The fact that an empty seat is kept for Valen at the meal Delenn and Lennier prepare for Sheridan is especially amusing in light of the forthcoming revelation in “War Without End, Part II” of Valen’s true identity.

Franklin’s reason for not using the Great Hit Point Rearranger from “The Quality of Mercy” and “Revelations” to help at least treat Lazarenn is left as an exercise for the viewer.
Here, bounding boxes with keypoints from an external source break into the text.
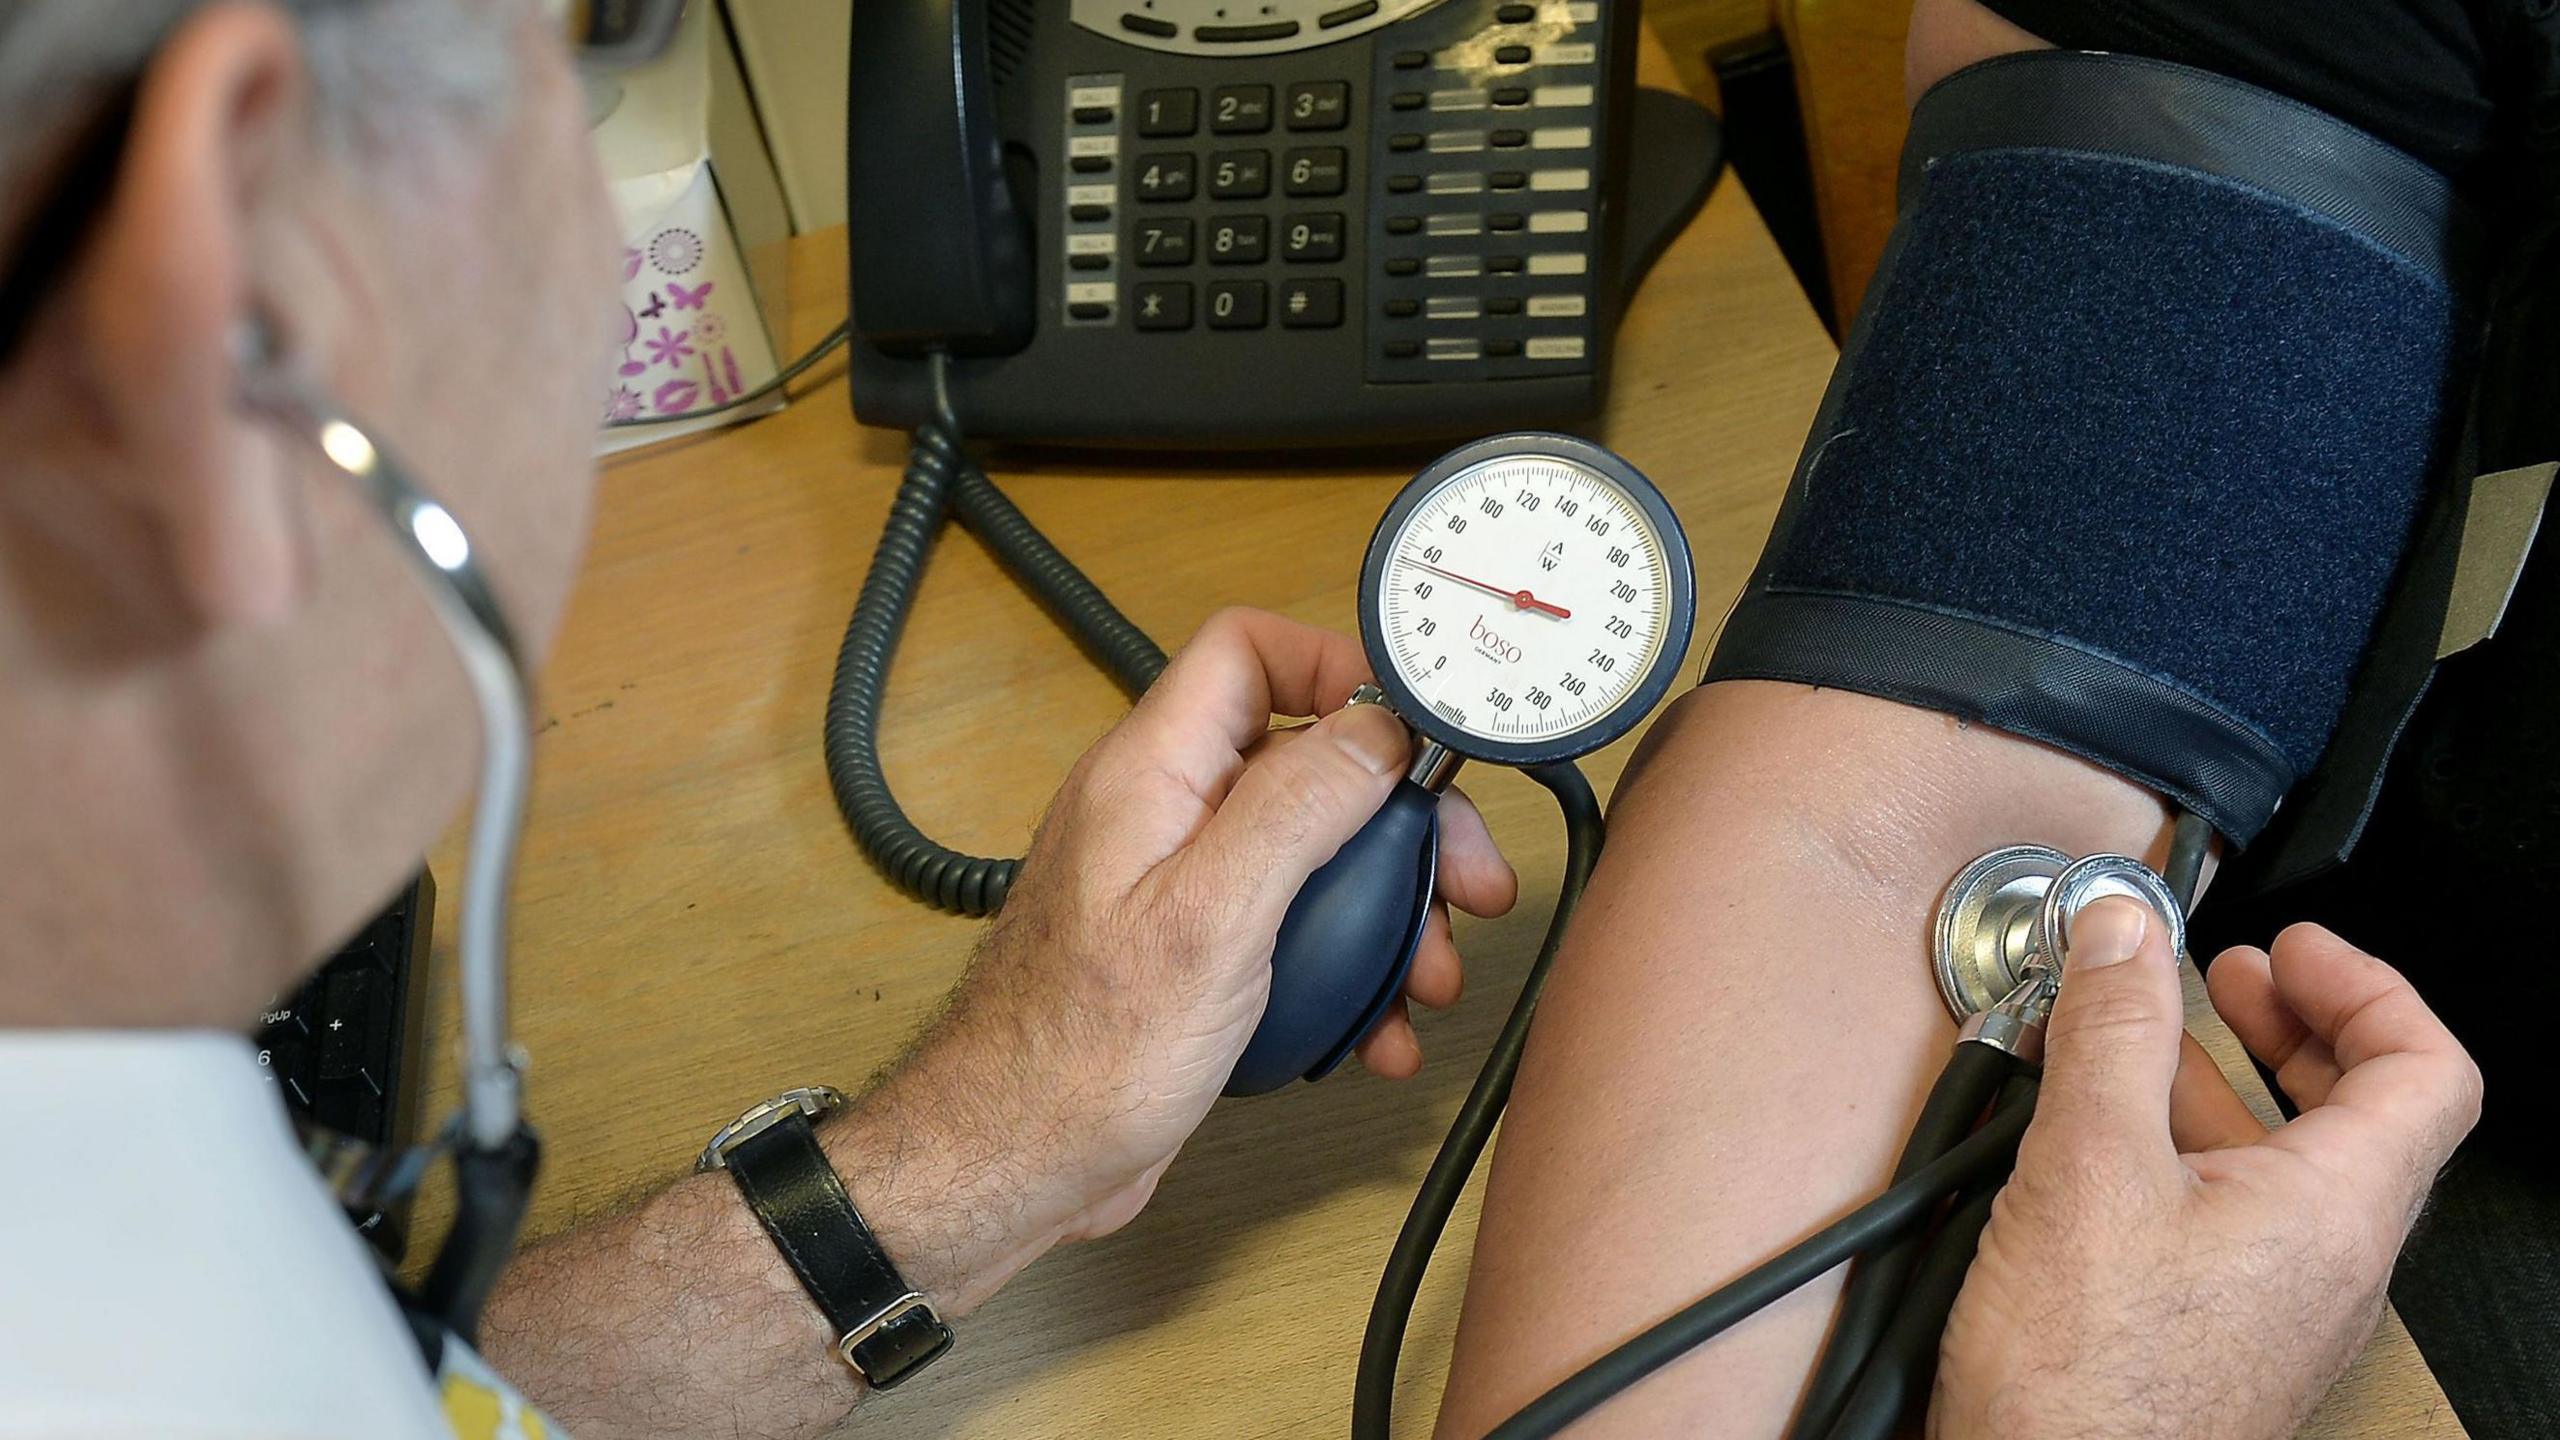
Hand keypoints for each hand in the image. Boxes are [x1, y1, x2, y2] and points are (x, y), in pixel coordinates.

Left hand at [846, 608, 1515, 1302]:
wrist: (1015, 1162)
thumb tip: (1376, 730)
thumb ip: (1295, 809)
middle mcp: (1164, 813)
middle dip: (1398, 821)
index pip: (1247, 652)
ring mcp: (1178, 885)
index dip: (1340, 667)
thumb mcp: (1212, 918)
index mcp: (1153, 773)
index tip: (1419, 734)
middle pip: (1306, 762)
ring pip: (1310, 856)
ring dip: (1387, 912)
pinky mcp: (1194, 954)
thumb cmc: (1082, 1053)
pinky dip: (1346, 974)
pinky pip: (1291, 933)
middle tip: (1467, 881)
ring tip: (1431, 976)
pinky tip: (1378, 1030)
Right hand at [1932, 900, 2481, 1439]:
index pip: (2426, 1070)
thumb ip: (2113, 1034)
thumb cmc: (2085, 1384)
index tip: (2289, 948)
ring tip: (2138, 1044)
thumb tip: (2126, 931)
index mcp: (2334, 1210)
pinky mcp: (2222, 1334)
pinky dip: (2187, 1149)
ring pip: (2289, 1165)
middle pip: (2364, 1112)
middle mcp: (2330, 1263)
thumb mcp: (2088, 1168)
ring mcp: (2280, 1305)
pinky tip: (2100, 1141)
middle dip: (2294, 1024)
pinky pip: (2236, 1216)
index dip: (2366, 987)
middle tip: (2231, 977)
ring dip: (2224, 1084)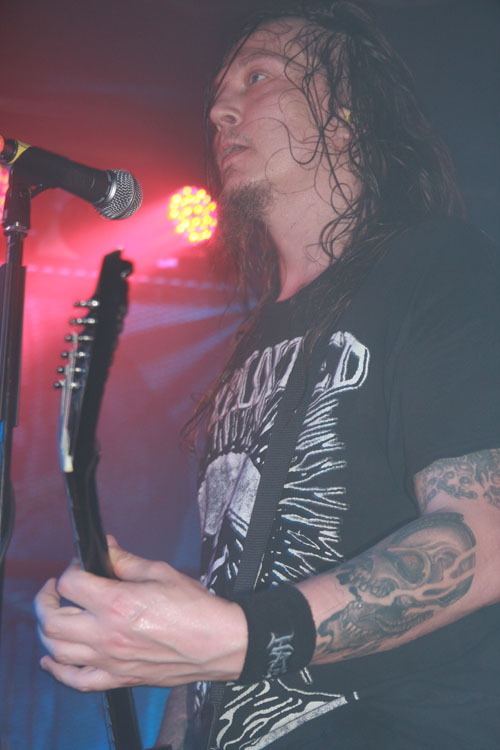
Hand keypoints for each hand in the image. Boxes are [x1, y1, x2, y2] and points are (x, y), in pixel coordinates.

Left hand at [34, 537, 246, 691]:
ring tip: (55, 615)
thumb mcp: (159, 572)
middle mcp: (107, 634)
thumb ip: (125, 560)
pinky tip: (52, 658)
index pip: (70, 584)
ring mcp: (110, 660)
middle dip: (46, 600)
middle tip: (55, 589)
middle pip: (52, 620)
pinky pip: (76, 681)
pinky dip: (57, 670)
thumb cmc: (195, 607)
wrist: (217, 642)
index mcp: (117, 603)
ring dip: (47, 630)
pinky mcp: (118, 678)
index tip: (81, 566)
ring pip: (56, 651)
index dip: (71, 569)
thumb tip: (106, 549)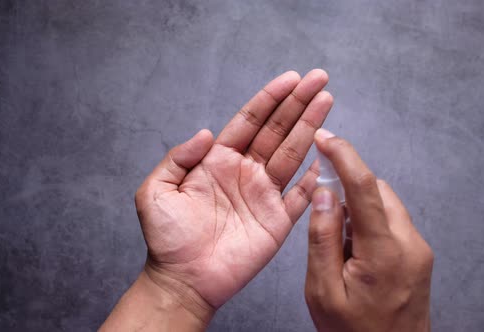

The similarity in name between the Markab and the Marcab Confederacy that is part of Scientology is purely coincidental. J. Michael Straczynski has said that he’d never heard of the latter until after this episode aired, and if he’d known about them sooner, he’d have changed the name of his species, as he loathes Scientology.

The echoes of all of our conversations.

“They’re in pain—frightened, dying. Minbari are taught that at such a time, the afflicted should be ministered to, comforted.”

“They’re not your own people, Delenn.”

“I did not realize similarity was required for the exercise of compassion.”

—Delenn making her case to enter the isolation zone and refuting Sheridan’s objection.

Babylon 5 "Confessions and Lamentations"
Credit: Warner Bros. Television

The name of the place is Babylon 5. “Choose whatever strategy makes least sense, then do it.” It’s always impressive, and a bit creepy, when a show that predates something major winds up commenting on it, whether it’s Star Trek: Deep Space Nine’s “Homefront” / “Paradise Lost” being a colloquy on 9/11 even though it aired five years prior to it, or B5’s general commentary on the dangers of creeping fascism thirty years before, well, now.

And then we have this, and man is it weird watching this after living through 2020. Of course, it also hit hard in 1995, as there’s quite the allegory for the AIDS epidemic here, as well as for the Black Plague, which is right there in the script.

The basic theme is a good and powerful one: when there’s a disease, focus on the medicine. Because diseases don’t give a shit about your politics or your religion or your moral fibre or any of that nonsense. It acts completely indiscriminately, and you have to treat it thusly. If you don’t, you only make it worse.

Which is exactly what happens with the Markabs. The Sodom-and-Gomorrah-esque story of how Drafa got started has grown roots in their culture, and they focus way too much on the irrelevancies of politics and morality and religion, thus choking off the air supply to the medical research.

Hilariously, the end result is that you could argue that their lack of moral fibre did kill them all: their hubris led to their genocide.

On the one hand, I find it difficult to credit that the entire species was wiped out. They’re a space-faring people, and as Douglas Adams reminded us, space is big—really big. On the other hand, the allegory works much better this way: that the Markabs’ stubbornness and unwillingness to just let science do the work led to their complete elimination as a species.

As for the other stuff, while I like the concept of Delenn returning the favor of her and Lennier preparing a Minbari meal for Sheridan, the execution was a little too ha-ha-look-at-the-funny-aliens-and-their-rituals with Sheridan stumbling over everything. Especially since the dinner was so very much like a Passover seder. I would rather they went for Sheridan appreciating the nuances of another culture than having him go all ugly-American on us for laughs.

And hey, look, it’s Keffer! Showing up just long enough to remind us he’s there and continue to utterly fail to make us give a flying fig about him! Sigh.